Source data:
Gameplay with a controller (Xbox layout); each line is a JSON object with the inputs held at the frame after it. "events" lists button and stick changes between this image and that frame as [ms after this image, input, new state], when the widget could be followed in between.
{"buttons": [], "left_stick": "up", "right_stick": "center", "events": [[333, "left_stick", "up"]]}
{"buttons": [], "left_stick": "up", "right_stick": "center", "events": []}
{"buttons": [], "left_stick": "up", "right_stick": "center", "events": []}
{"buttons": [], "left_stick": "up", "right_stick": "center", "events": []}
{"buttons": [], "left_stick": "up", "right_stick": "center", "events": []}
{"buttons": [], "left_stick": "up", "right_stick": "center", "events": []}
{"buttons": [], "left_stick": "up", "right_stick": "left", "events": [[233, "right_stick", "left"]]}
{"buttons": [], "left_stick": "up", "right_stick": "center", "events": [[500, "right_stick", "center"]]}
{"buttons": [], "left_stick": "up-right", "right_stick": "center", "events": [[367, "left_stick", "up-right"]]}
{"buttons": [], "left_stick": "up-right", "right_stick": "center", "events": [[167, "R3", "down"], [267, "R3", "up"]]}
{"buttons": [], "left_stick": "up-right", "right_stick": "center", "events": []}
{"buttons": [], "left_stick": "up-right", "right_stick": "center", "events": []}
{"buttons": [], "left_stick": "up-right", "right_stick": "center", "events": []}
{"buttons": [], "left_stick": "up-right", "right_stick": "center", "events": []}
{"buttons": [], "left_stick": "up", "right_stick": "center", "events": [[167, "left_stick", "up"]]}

Your goal: Everything in the data must be repeated exactly; leave no line out.

Response area:
Gameplay with a controller (Xbox layout); each line is a JSON object with the inputs held at the frame after it. "events" lists button and stick changes between this image and that frame as [ms after this image, input, new state], when the widget could be followed in between.
{"buttons": [], "left_stick": "up", "right_stick": "center", "events": [[333, "left_stick", "up"]]}
{"buttons": [], "left_stick": "up", "right_stick": "center", "events": []}
{"buttons": [], "left_stick": "up", "right_stick": "center", "events": []}
{"buttons": [], "left_stick": "up", "right_stick": "center", "events": []}
{"buttons": [], "left_stick": "up", "right_stick": "center", "events": []}
{"buttons": [], "left_stick": "up", "right_stick": "center", "events": []}
{"buttons": [], "left_stick": "up", "right_stick": "left", "events": [[233, "right_stick", "left"]]}
{"buttons": [], "left_stick": "up", "right_stick": "center", "events": [[500, "right_stick", "center"]]}
{"buttons": [], "left_stick": "up-right", "right_stick": "center", "events": [[367, "left_stick", "up-right"]]}
{"buttons": [], "left_stick": "up-right", "right_stick": "center", "events": [[167, "R3", "down"], [267, "R3", "up"]]}
{"buttons": [], "left_stick": "up-right", "right_stick": "center", "events": []}
{"buttons": [], "left_stick": "up-right", "right_stick": "center", "events": []}
{"buttons": [], "left_stick": "up-right", "right_stick": "center", "events": []}
{"buttons": [], "left_stick": "up-right", "right_stick": "center", "events": []}
{"buttons": [], "left_stick": "up", "right_stick": "center", "events": [[167, "left_stick", "up"]]}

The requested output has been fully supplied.